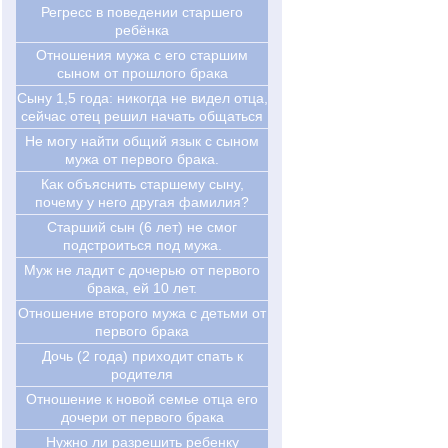
Регресс в поведении старшего
ребёнка
Отношения мужа с его старшим
сыном от прошлого брака
Cыну 1,5 года: никогда не видел отца,
сейчас отец решил начать общаться
Не могу найти общий язык с сыном
мужа от первого брака.
Как объяснить старшему сыну,
почему у него другая фамилия?
Старший сын (6 лет) не смог
подстроиться под мужа.
Муж не ладит с дочерью от первого
брака, ей 10 лет.
Отношение второго мужа с детьми от
первого брака
Дочь (2 года) приходит спать к
родителя
Отношение к новой семье отца его
дочери от первого брака
Нужно ли разрешить ребенку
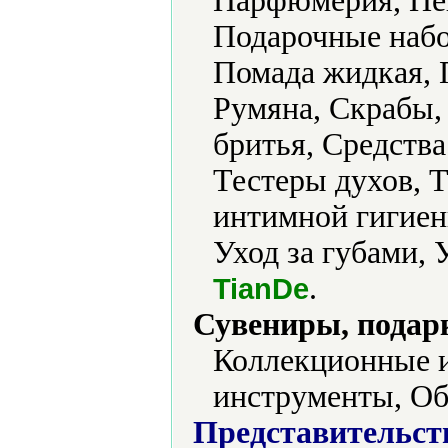
Парфюмерия, Пен
Подарочные набо
Помада жидкая, 
Румяна, Скрабы,
бритья, Средства
Тестеры духов, Т
интимной гигиен
Уход за губами, 
.
TianDe
Сувениры, подар
Коллекционные 
инструменты, Об
Представительст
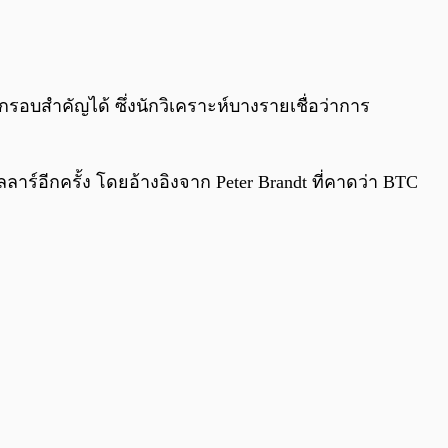
0:00
/
0:00
อบสำคัญได้ ซึ่งนักวิเคราะห์บางรายเชื่อว่าการ
าร์อีกครั้ง โดยอ้างอิงจาก Peter Brandt ที่คาดว่า BTC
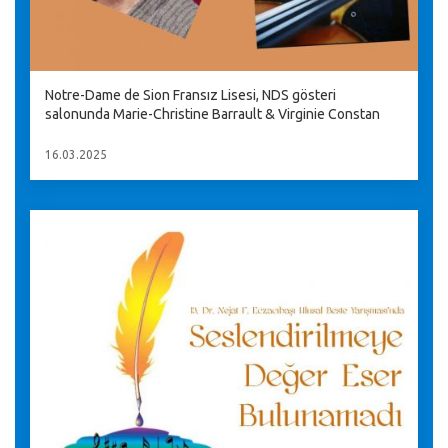
Notre-Dame de Sion Fransız Lisesi, NDS gösteri
salonunda Marie-Christine Barrault & Virginie Constan
16.03.2025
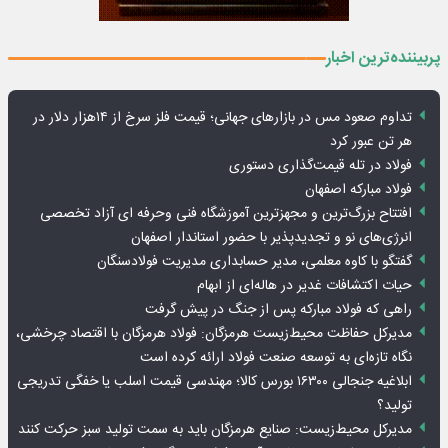
پربیننده‌ترین اخبار
تداوم صعود مس در بازارهای جهانی؛ قیمت فلز سرخ از ۱۴هزار دلار در
هر تن عبور کرد
فولاد در تله قیمت‌گذاری دستوری
فولاد مبارکه اصفهان
افتتاح بزرگ‌ترین و مجهزترین آموزشگاه فنی وحرفه ای آزاد تخصصی
انرژی‌های نو و تجدیدپذیر با حضور استاندار اصفهان
گفتگو با کاوه معلمی، مدیر حسابداری مدیریت فولادسنگان
حیات اکتشافات غدیر در هاله‌ای از ابهام
راهی که فولاد مبارکه پس از جنگ در پیش گرفت
مدیرکل حفاظت محیط‌زیست هرمزگان: فولاد هرمزگان با اقتصاد چرخشی،
نگاه تازه‌ای به توسعه صنعت فولاد ارائه کرده است
ابلاغیه جنجالی ۱۶۳۰۰ بورس کالا؛ مهندسی قیمت اسلب یا خفگی تدریجی
تولید؟
مدیرکل محیط‌زیست: صنایع هرمزگان باید به سمت تولید سبز حرکت کنند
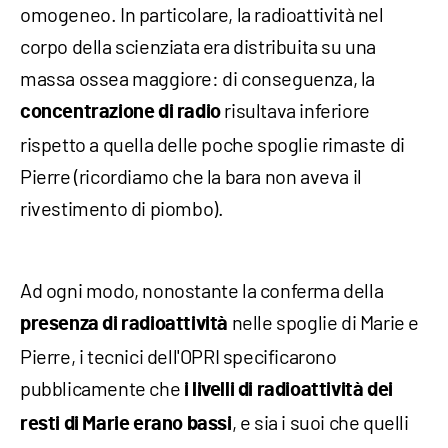
omogeneo. In particolare, la radioattività nel
corpo della scienziata era distribuita su una
massa ossea maggiore: di conseguenza, la
risultava inferiore
concentrazione di radio
rispetto a quella delle poche spoglie rimaste di
Pierre (ricordiamo che la bara non aveva il
rivestimento di piombo).
Ad ogni modo, nonostante la conferma della
nelle spoglie di Marie e
presenza di radioattività
Pierre, i tecnici dell'OPRI specificarono
pubblicamente che
i livelli di radioattività dei
, e sia i suoi che quelli
resti di Marie erano bassi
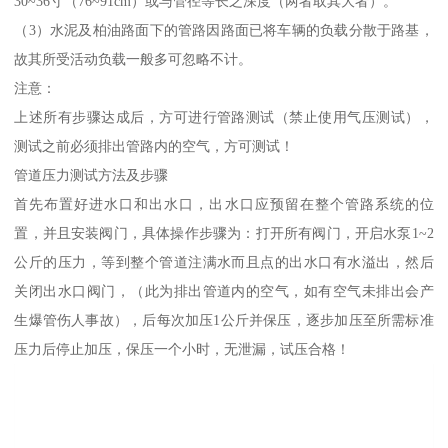
30~36寸（76~91cm）或与管径等长之深度（两者取其大者）。
（3）水泥及柏油路面下的管路因路面已将车辆的负载分散于路基，
故其所受活动负载一般多可忽略不计。
注意：
上述所有步骤达成后，方可进行管路测试（禁止使用气压测试），
测试之前必须排出管路内的空气，方可测试！
管道压力测试方法及步骤
首先布置好进水口和出水口，出水口应预留在整个管路系统的位
置，并且安装阀门，具体操作步骤为：打开所有阀门，开启水泵1~2
公斤的压力，等到整个管道注满水而且点的出水口有水溢出，然后
关闭出水口阀门，（此为排出管道内的空气，如有空气未排出会产
生爆管伤人事故），后每次加压1公斤并保压，逐步加压至所需标准
压力后停止加压，保压一个小时，无泄漏，试压合格！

Exercise directions:
Where in the listing does the string "radioattività" appear? Copy every line that has it.

Your solution:
omogeneo. In particolare, la radioattività nel
presenza di radioattività
i livelli di radioattività dei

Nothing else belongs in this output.